To the London Review Bookshop on Tuesday evening to hear Lydia Davis read and discuss her work with Kasia Boddy. My interest was piqued by a recent enthusiastic review in the LRB of Davis’s Collected Stories. The collection runs to over 700 pages, yet I’d not come across her work before. Many of the stories are very short, some no more than a sentence.
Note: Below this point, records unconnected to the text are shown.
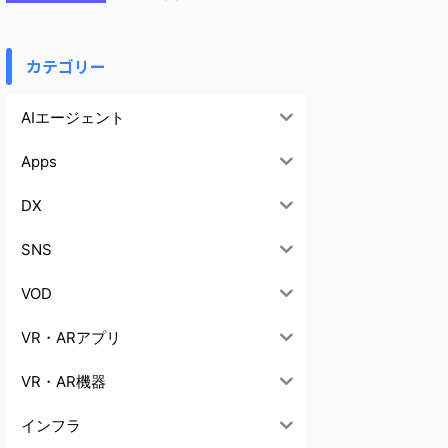
カテゴリー
AIエージェント
Apps
DX
SNS
VOD
VR・ARアプリ
VR・AR機器
インフラ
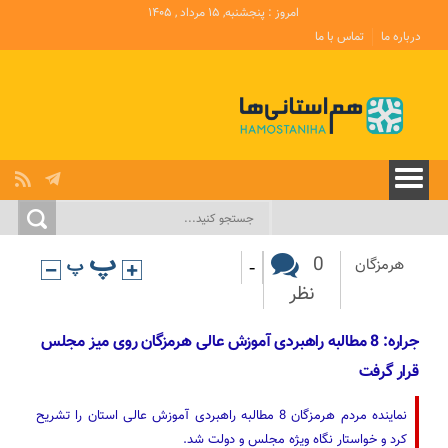
امروز : پنجشنبه, ۱۵ مرداد , ۱۴۰۵
درباره ما
تماس با ما
-
0
هرمزگان
نظر
جراره: 8 مطالبه راهبردی آموزش عالی هرمزگان روی میز مجلس
قرار گرفت
نماینده مردم هرمزگان 8 مطالبه راهبردی آموزش عالی استان را تشریح
کرد و خواستار نگاه ویژه مجلس و دولت شد.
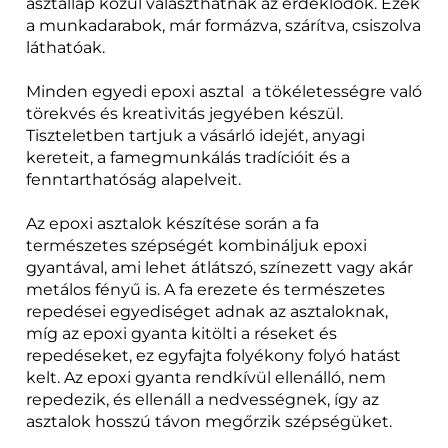
asztallap közül választhatnak az érdeklődők. Ezek
a munkadarabok, már formázva, szárítva, csiszolva
láthatóak.
Minden egyedi epoxi asztal a tökéletességre való
törekvés és kreativitás jegyében készül.
Tiszteletben tartjuk a vásárló idejét, anyagi
kereteit, a famegmunkálás tradícióit és a
fenntarthatóság alapelveit.
Az epoxi asztalok készítése során a fa
természetes szépségét kombináljuk epoxi
gyantával, ami lehet átlátszó, színezett vagy akár
metálos fényű is. A fa erezete és természetes
repedései egyediséget adnak az asztaloknak,
míg az epoxi gyanta kitölti a réseket és
repedéseket, ez egyfajta folyékony folyó hatást
kelt. Az epoxi gyanta rendkívül ellenálló, nem
repedezik, és ellenáll a nedvességnek, így az
asztalok hosszú távon megőrzik szépségüket.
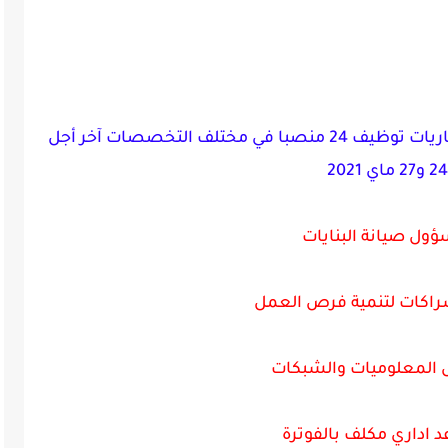
ت توظيف 24 منصبا في مختلف التخصصات
آخر أجل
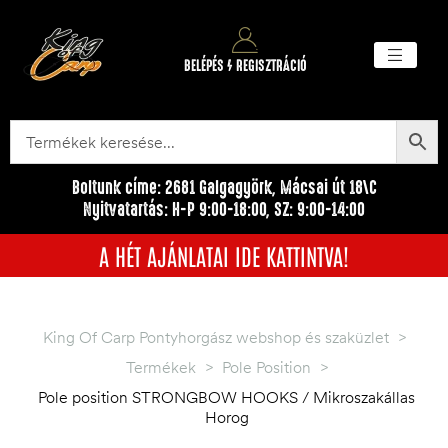
BELÉPÉS / REGISZTRÁCIÓ
Akciós ter
Törzsvásárlói pr
Egyéb me
Boltunk címe: 2681 Galgagyörk, Mácsai út 18\C
Nyitvatartás: H-P 9:00-18:00, SZ: 9:00-14:00
A HÉT AJÁNLATAI IDE KATTINTVA!
King Of Carp Pontyhorgász webshop és szaküzlet
>
Termékek
>
Pole Position
>
Pole position STRONGBOW HOOKS / Mikroszakállas
Horog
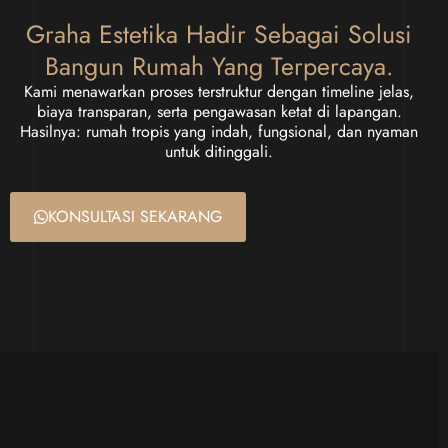
Graha Estetika Hadir Sebagai Solusi
Bangun Rumah Yang Terpercaya.
Kami menawarkan proses terstruktur dengan timeline jelas,
biaya transparan, serta pengawasan ketat di lapangan.
Hasilnya: rumah tropis yang indah, fungsional, dan nyaman
untuk ditinggali.
KONSULTASI SEKARANG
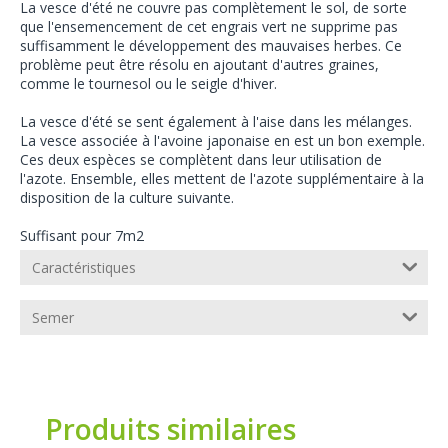
La vesce d'été ne couvre pas complètement le sol, de sorte
que l'ensemencement de cet engrais vert ne supprime pas
suffisamment le développement des mauvaises herbes. Ce
problème peut être résolu en ajoutant d'autres graines,
comme le tournesol ou le seigle d'hiver.
La vesce d'été se sent également à l'aise dans les mélanges.
La vesce associée à l'avoine japonaise en est un bon exemple.
Ces deux espèces se complètent dans leur utilisation de
l'azote. Ensemble, elles mettent de l'azote supplémentaire à la
disposition de la culture suivante.
Suffisant pour 7m2
Caractéristiques
Semer
Produits similaires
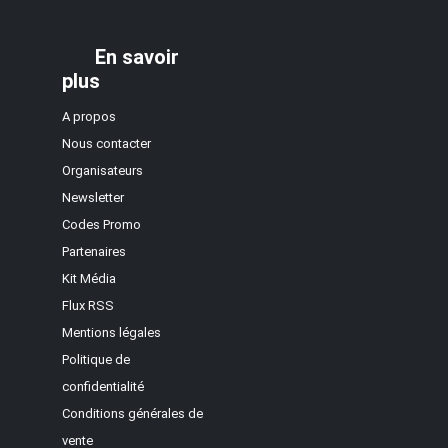
En savoir
plus
A propos
Nous contacter
Organisateurs
Newsletter
Codes Promo
Partenaires
Kit Média
Flux RSS
Mentions légales
Politique de
confidentialité
Conditions générales de
vente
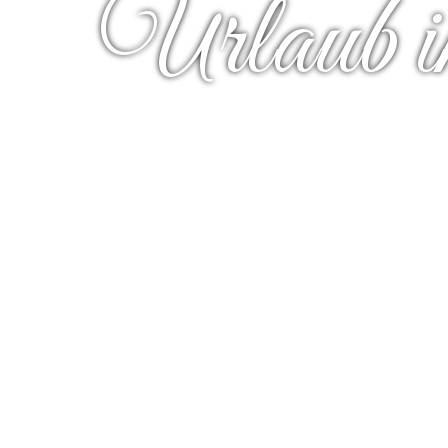
Familie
Combine that with comparisons to Kafka and Beckett, and a review in the Guardian warning that “reading too many of these 730-plus highly distilled pages in a single session is a bit like trying to down a bottle of Calvados” – well, I was definitely ready for a taste.
Kasia Boddy introduced Lydia Davis, describing her stories as “supremely self-conscious”. Davis read a clutch of her pithy, laconic stories, including some recent ones from a series she’s writing based on dreams or dream-like states, and also four or five beautiful, freely-rendered stories she’d found embedded in letters written by Flaubert. (Davis is also a translator of French writers such as Proust and Blanchot). She prefers to describe her pieces as ‘stories’ rather than ‘short stories’ (and certainly not the dryly academic term ‘texts’), and talked about her very short stories being written almost as a response or counterbalance to the long, complex sentences she was wrestling with while translating Proust. She is interested in the slipperiness of identities, and an exacting focus on microscopic detail. A tantalising reading and stimulating discussion, so I happily joined the queue to buy a signed copy of The Collected Stories of Lydia Davis.
Afterwards, over a beverage in the Princess Louise, my literary-and-more companion Nick Rogers, a master of distillation himself, summed up his impressions of Davis’s stories – “quiet unassuming brilliance”.